To do so, they have tasked teams with understanding the mechanism of action, be it genetic or protein based. These teams collect patient samples and do exploratory work on them to find shared genetic components or protein levels that might correlate with the success of a drug in a particular population. The next step is to develop a prototype of a diagnostic test, which is a fairly routine process, and make sure it is effective.
Because this area is so new, commercial sectors of pharmaceutical companies and potential buyers must be convinced of the approach’s value. Right now much still remains to be learned: How do you value the drug and diagnostic combination? How should it be priced? How do you show health economic benefits? How do you differentiate the drug-diagnostic combination from other drugs on the market that may or may not use a personal medicine approach?
#b#Changing the model#/b#. “Perhaps only a few pharma companies have really embraced an end-to-end coordinated diagnostic and pharma development paradigm. It is something that is gaining traction, but it is still early,” says Mazumder.
Personalized medicine is likely to affect a growing number of drugs in pipelines, but will not change the paradigm 100 percent. “Some drugs have a high enough benefit in large enough populations that personalized medicine doesn’t really make sense,” he says. “It makes sense in certain therapeutic areas that are likely to grow more as we understand more of the science.”

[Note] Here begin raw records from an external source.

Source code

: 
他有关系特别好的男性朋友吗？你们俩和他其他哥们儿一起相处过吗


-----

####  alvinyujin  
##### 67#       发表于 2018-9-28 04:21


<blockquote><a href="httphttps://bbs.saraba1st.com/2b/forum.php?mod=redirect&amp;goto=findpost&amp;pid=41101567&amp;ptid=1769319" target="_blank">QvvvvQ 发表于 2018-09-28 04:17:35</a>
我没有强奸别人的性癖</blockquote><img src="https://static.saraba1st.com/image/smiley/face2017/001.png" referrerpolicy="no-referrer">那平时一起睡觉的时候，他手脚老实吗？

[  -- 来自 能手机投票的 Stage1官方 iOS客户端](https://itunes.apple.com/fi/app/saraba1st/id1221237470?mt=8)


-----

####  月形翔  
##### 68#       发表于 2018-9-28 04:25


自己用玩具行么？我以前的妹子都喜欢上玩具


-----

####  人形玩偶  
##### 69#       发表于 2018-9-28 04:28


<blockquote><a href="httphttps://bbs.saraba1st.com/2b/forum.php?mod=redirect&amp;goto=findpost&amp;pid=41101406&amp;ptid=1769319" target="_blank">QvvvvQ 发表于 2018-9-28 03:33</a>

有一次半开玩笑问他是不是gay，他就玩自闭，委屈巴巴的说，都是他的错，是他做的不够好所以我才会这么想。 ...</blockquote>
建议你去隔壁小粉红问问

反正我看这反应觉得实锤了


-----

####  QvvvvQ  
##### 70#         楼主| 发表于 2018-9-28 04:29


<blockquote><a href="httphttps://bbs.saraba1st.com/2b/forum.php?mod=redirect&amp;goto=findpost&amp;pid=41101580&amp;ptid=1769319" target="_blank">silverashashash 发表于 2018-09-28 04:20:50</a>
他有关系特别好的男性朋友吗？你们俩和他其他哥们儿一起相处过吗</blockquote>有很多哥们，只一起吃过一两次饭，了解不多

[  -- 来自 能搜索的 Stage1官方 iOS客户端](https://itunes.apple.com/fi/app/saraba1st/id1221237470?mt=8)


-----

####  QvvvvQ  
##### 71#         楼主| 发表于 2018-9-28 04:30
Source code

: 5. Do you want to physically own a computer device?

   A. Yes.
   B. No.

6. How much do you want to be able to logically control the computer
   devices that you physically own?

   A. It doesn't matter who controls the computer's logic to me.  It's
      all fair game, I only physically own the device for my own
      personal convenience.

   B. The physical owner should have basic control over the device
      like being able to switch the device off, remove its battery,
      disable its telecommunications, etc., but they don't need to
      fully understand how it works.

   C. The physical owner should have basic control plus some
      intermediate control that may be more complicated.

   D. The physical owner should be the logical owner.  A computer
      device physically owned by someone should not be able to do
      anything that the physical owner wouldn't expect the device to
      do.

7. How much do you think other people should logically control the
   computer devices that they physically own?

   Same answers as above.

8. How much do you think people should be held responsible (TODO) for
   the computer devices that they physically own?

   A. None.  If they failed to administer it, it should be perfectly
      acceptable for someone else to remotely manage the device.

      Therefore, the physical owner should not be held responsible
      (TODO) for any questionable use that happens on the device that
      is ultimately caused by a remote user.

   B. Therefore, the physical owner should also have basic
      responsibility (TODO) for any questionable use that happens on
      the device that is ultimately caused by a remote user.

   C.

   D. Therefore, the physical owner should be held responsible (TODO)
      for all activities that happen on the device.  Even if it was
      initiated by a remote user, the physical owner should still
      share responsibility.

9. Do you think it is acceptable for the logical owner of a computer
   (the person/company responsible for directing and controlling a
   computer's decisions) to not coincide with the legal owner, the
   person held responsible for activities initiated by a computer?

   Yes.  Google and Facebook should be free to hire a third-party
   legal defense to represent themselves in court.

Mazumder grew up in Baltimore, where his father was a professor of chemistry at Morgan State University and his mother an administrator for state government.
After graduating from Johns Hopkins University in 1986 with a bachelor’s in natural sciences, Mazumder completed a doctorate in biochemistry at the University of Maryland. Two years ago he received an MBA from Lehigh University.
He started out at Gen-Probe, a diagnostics company in San Diego, then moved to AXYS Pharmaceuticals, a biotech in La Jolla. He then went to Motorola Life Sciences, a biotech in Illinois. In 2003 he joined Johnson & Johnson, leaving in 2008 for a two-year stay at Merck. He came back to Johnson & Johnson to take his current position as head of product development in a newly formed department to execute the company’s personalized medicine strategy.
Mazumder is optimistic about the potential success of personalized medicine. “Although we are seeing a lot of focus in the oncology therapeutic area, I think this is something that can affect drugs in a number of therapeutic areas, neurology, immunology, cardiovascular, and also infectious disease,” he says. “It has the potential to benefit all therapeutic areas.”